1. a kind of low temperature exoinulinase mutant MutE137 Δs 5, which is characterized in that the mutant MutE137 Δs 5 Amino acid sequence is as shown in SEQ ID NO.1.

2. the encoding gene of mutant MutE137 Δs 5 described in claim 1, which is characterized in that the core of the encoding gene Nucleotide sequence is as shown in SEQ ID NO.2.

3. including the recombinant vector of the encoding gene described in claim 2.

4. including the recombinant bacterium of the encoding gene described in claim 2.

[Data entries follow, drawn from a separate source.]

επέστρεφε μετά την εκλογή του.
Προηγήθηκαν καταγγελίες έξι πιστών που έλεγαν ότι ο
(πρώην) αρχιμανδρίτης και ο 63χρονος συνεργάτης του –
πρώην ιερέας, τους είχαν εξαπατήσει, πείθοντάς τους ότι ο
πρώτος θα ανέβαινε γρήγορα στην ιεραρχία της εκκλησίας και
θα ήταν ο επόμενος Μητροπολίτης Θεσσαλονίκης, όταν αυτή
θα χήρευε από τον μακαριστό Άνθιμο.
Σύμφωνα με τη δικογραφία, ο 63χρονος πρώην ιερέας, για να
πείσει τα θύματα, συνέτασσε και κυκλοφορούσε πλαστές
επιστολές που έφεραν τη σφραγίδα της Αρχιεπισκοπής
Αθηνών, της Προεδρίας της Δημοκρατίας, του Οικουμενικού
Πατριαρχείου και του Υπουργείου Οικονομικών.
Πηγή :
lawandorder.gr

5. the preparation method of low temperature exoinulinase mutant MutE137 Δs 5 described in claim 1, which is characterized in that including Following steps：

1) in the 5&apos of 5 encoding gene of MutE137 Δs;Add HRV HRV 3CP restriction enzyme site coded sequences in end；

2) 1) sequence in is connected with expression vector pET-28a (+), and connection product is converted into e. coli bl21 (DE3), the recombinant bacterial strain for including 5 encoding gene of MutE137 Δs is obtained；

3) recombinant bacterial strain is cultivated, induction recombination exoinulinase mutant MutE137 Δs 5 are expressed；

4) it recycles and purifies expressed recombination exoinulinase mutant MutE137 Δs 5；

5) HRV HRV 3CP digestions recombination exoinulinase mutant MutE137 Δs 5 are used；

6) it recycles and purifies exoinulinase mutant MutE137 Δs 5；

7) determination of activity.

6. application of the mutant MutE137 Δs 5 described in claim 1 in prepared by food or wine brewing.